Note that spike width is 4 ms in exemples/config_sample.yaml and 3ms in sample/10chan/config.yaml

DradeAW commented 4 years ago

Hi,

I am working with llobetv, and I dug dipper into this issue.

By diving into the yass and torch code, I found that the [1, 56] size comes from "detect.pt" which is the detect filename in config.yaml.

On the other hand, the [1, 128] (or in my case with my dataset [1, 88]) comes from the neighbors: in yass/neuralnetwork/model_detector.py, this 128 or 88 is feat3*n_neigh. feat3 is the 3rd n_filters in config.yaml-->neuralnetwork-->detect. n_neigh is calculated from the spatial_radius (also specified in config.yaml).

So the error comes from the fact that we use a bigger electrode (with 64 channels), and we need to reduce the spatial radius (in my case from 70 to 40) to not have this mismatch. My guess is that if we want to change the number of neighbors, we would need to retrain the neural network and make another file (although I don't understand why it works like that).

This solved the issue, but I now have another issue : Traceback (most recent call last): File "/users/nsr/wyngaard/miniconda3/envs/eyeblink3.6/lib/python3.6/multiprocessing/pool.py", line 119, in worker result = (True, func(*args, *kwds)) File "/users/nsr/wyngaard/miniconda3/envs/eyeblink3.6/lib/python3.6/multiprocessing/pool.py", line 44, in mapstar return list(map(args)) File "/users/nsr/wyngaard/miniconda3/envs/eyeblink3.6/lib/python3.6/site-packages/parmap/parmap.py", line 105, in _func_star_single **func_item_args[3]) File "/users/nsr/wyngaard/miniconda3/envs/eyeblink3.6/lib/python3.6/site-packages/yass/merge/merge.py", line 393, in merge_templates_parallel self.temporal_whitener).transpose(0,2,1) ValueError: matmul: Input operand 1 has a mismatch in its core dimension 0, with gufunc signature (n?,k),(k,m?)->(n?,m?) (size 91 is different from 61) """

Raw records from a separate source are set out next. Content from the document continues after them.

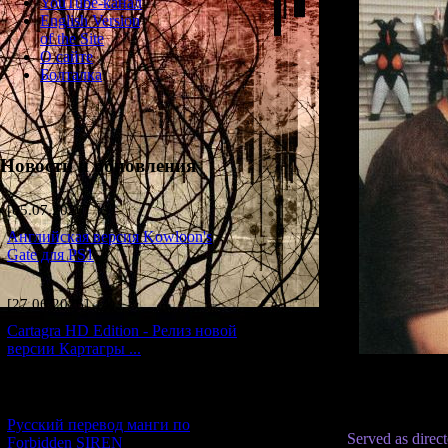
YouTube-канал
English Version
of the Site
О сайте
Болталка
Новости и обновления
[05.07.2026] (9)
Английская версия Kowloon's
Gate для PS1
[27.06.2026] (4)
Cartagra HD Edition - Релиз новой
версии Картагры ...
[21.06.2026] (6)
Русский перевод манги по
Served as direc
Forbidden SIREN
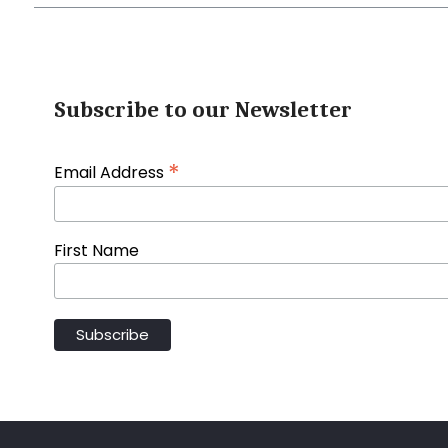
Subscribe to our Newsletter
*
Email Address
First Name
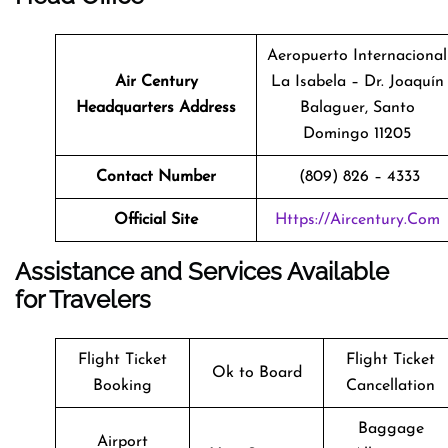
Aeropuerto Internacional
Air Century
La Isabela – Dr. Joaquín
Headquarters Address
Balaguer, Santo
Domingo 11205
Contact Number
(809) 826 – 4333
Official Site
Https://aircentury.com
Assistance and Services Available
for Travelers
Flight Ticket
Flight Ticket
Ok to Board
Booking
Cancellation
Baggage
Airport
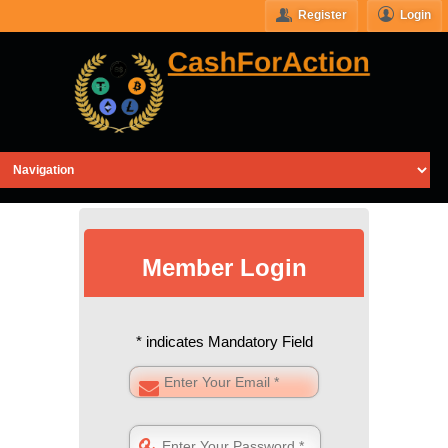
Register
Login
Member Login
* indicates Mandatory Field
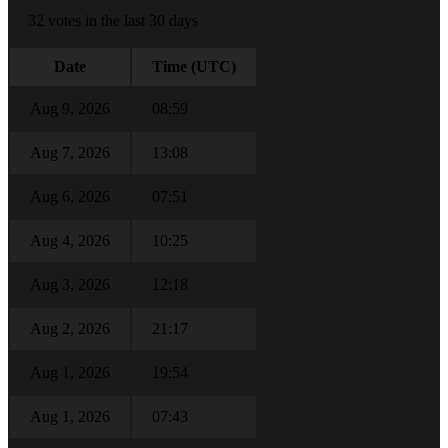
32 votes in the last 30 days
Date
Time (UTC)
Aug 9, 2026
08:59
Aug 7, 2026
13:08
Aug 6, 2026
07:51
Aug 4, 2026
10:25
Aug 3, 2026
12:18
Aug 2, 2026
21:17
Aug 1, 2026
19:54
Aug 1, 2026
07:43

The above exception was the direct cause of the following exception:

Traceback (most recent call last): File "/users/nsr/wyngaard/miniconda3/envs/eyeblink3.6/bin/yass", line 8, in sys.exit(cli()) File "/users/nsr/wyngaard/miniconda3/envs/eyeblink3.6/lib/python3.6/site-packages/click/core.py", line 764, in call return self.main(args, kwargs) File "/users/nsr/wyngaard/miniconda3/envs/eyeblink3.6/lib/python3.6/site-packages/click/core.py", line 717, in main rv = self.invoke(ctx) File "/users/nsr/wyngaard/miniconda3/envs/eyeblink3.6/lib/python3.6/site-packages/click/core.py", line 1137, in invoke return _process_result(sub_ctx.command.invoke(sub_ctx)) File "/users/nsr/wyngaard/miniconda3/envs/eyeblink3.6/lib/python3.6/site-packages/click/core.py", line 956, in invoke return ctx.invoke(self.callback, ctx.params) File "/users/nsr/wyngaard/miniconda3/envs/eyeblink3.6/lib/python3.6/site-packages/click/core.py", line 555, in invoke return callback(args, **kwargs) File "/users/nsr/wyngaard/miniconda3/envs/eyeblink3.6/lib/python3.6/site-packages/yass/command_line.py", line 71, in sort calculate_rf=calculate_rf, visualize=visualize)#, File "/users/nsr/wyngaard/miniconda3/envs/eyeblink3.6/lib/python3.6/site-packages/yass/pipeline.py", line 164, in run run_chunk_sec = CONFIG.clustering_chunk) File "/users/nsr/wyngaard/miniconda3/envs/eyeblink3.6/lib/python3.6/site-packages/yass/pipeline.py", line 437, in pre_final_deconv residual_dtype) File "/users/nsr/wyngaard/miniconda3/envs/eyeblink3.6/lib/python3.6/site-packages/yass/merge/run.py", line 74, in run tm.get_merge_pairs() File "/users/nsr/wyngaard/miniconda3/envs/eyeblink3.6/lib/python3.6/site-packages/yass/merge/merge.py", line 275, in get_merge_pairs pm_pbar=True) File "/users/nsr/wyngaard/miniconda3/envs/eyeblink3.6/lib/python3.6/site-packages/parmap/parmap.py", line 304, in map return _map_or_starmap(function, iterable, args, kwargs, "map") File "/users/nsr/wyngaard/miniconda3/envs/eyeblink3.6/lib/python3.6/site-packages/parmap/parmap.py", line 282, in _map_or_starmap output = result.get() File "/users/nsr/wyngaard/miniconda3/envs/eyeblink3.6/lib/python3.6/multiprocessing/pool.py", line 644, in get raise self._value ValueError: matmul: Input operand 1 has a mismatch in its core dimension 0, with gufunc signature (n?,k),(k,m?)->(n?,m?) (size 91 is different from 61)

I will dig deeper into this error and try to see if I can solve it.

DradeAW commented 4 years ago

Nevermind, I just needed to delete the "tmp" folder.

By deleting the tmp folder and adjusting the spatial radius, it works fine!